THE ‘UNPAYABLE DEBT’ TO CUBA
A JAMAICAN lad, 12 years old when Fidel Castro and his ‘comrades’ stormed the Monacada Barracks to herald the downfall of the United States-backed notorious dictatorship of Fulgencio Batista, has been reflecting on 50 years of the Cuban Revolution and what it has meant for Cubans and Cuba’s enduring solidarity with poor and developing nations of the world, including our Caribbean region.
The lad was Norman Girvan, whose stature as one of the outstanding economists and radical thinkers of the Caribbean grew as Castro-led revolution was gaining world-wide attention for the social and economic transformation taking place amid the continuing aggression from the USA.
Last month, Girvan, a former economic adviser to the late Jamaican Prime Minister Michael Manley; one of the founders of the Association of Caribbean Economists and later a former Secretary General of the Association of Caribbean States (ACS), was the recipient of an honorary degree of Doctor of Economic Sciences from the University of Havana, one of the recognised and distinguished universities in this hemisphere.
There have been three recipients of honorary doctorates from the University of Havana since Eric Williams, the historian and first Prime Minister of Trinidad and Tobago, became the first to have been so honoured back in 1975.
The others were the Jamaican scholar, Keith Ellis (1999); the noted political novelist and commentator George Lamming (2007); and last month Girvan.

What is asked
1 > Repeat the article on Norman Girvan and Cuba word for word between "THE ‘UNPAYABLE DEBT’" and "from the USA.", inclusive.
2 > Pick up the article on Norman Girvan and Cuba after its last sentence and keep writing it.
The lines that come after this point aren't needed.

Recorded information
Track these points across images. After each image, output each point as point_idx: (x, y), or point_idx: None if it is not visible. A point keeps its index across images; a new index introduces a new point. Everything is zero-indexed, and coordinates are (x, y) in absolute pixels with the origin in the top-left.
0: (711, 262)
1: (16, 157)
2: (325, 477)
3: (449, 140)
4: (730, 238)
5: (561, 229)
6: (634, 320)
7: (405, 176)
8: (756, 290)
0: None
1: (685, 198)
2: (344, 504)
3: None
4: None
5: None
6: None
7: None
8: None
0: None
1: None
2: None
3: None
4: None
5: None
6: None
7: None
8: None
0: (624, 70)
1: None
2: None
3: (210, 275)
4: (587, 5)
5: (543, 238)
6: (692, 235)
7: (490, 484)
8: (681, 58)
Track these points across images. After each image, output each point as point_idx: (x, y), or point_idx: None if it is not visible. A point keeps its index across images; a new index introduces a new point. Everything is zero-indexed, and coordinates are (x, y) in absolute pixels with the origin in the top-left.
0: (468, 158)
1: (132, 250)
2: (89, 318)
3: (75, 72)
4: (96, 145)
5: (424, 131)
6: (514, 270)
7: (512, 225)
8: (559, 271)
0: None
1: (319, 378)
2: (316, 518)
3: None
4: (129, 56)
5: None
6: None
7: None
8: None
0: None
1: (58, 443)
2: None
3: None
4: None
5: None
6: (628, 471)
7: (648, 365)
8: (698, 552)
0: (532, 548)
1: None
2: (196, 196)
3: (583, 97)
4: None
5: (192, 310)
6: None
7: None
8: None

Final results
1 >
THE ‘UNPAYABLE DEBT’ TO CUBA
A JAMAICAN lad, 12 years old when Fidel Castro and his ‘comrades’ stormed the Monacada Barracks to herald the downfall of the United States-backed notorious dictatorship of Fulgencio Batista, has been reflecting on 50 years of the Cuban Revolution and what it has meant for Cubans and Cuba’s enduring solidarity with poor and developing nations of the world, including our Caribbean region.
The lad was Norman Girvan, whose stature as one of the outstanding economists and radical thinkers of the Caribbean grew as Castro-led revolution was gaining world-wide attention for the social and economic transformation taking place amid the continuing aggression from the USA.

2 >
His reflections on the Cuban revolution came in a presentation on receipt of his honorary degree, an event that took place five days before last month’s Third Cuba-CARICOM Summit, and as Cubans were engaged in preparations to mark last Thursday’s 50th anniversary of their January 1, 1959 revolution.
But before sharing excerpts from Girvan’s acceptance speech, it is worth recording that although subdued — consequences of further major economic blows from hurricane and other natural disasters in 2008 — in comparison to earlier huge anniversary celebrations, the international media, governments, political parties and organisations around the world took note last week of the survival of one of the great revolutions of the 20th Century.
Cuba, under the now octogenarian Castro, has survived the administrations of nine United States Presidents and their schemes to destroy its revolution with an unprecedented economic blockade that has proven a humiliating failure against that small Caribbean nation 90 miles off America’s shore, with eyes now focused on what Barack Obama as President will do.
One BBC ‘Special Report’ earlier this week noted that the streets of Havana were still filled with old American cars that had been in existence when the Castro-led revolution occurred. That could also be a recognition of Cuban ingenuity to keep those cars on the roads alongside the modern cars and other vehicles now also in evidence.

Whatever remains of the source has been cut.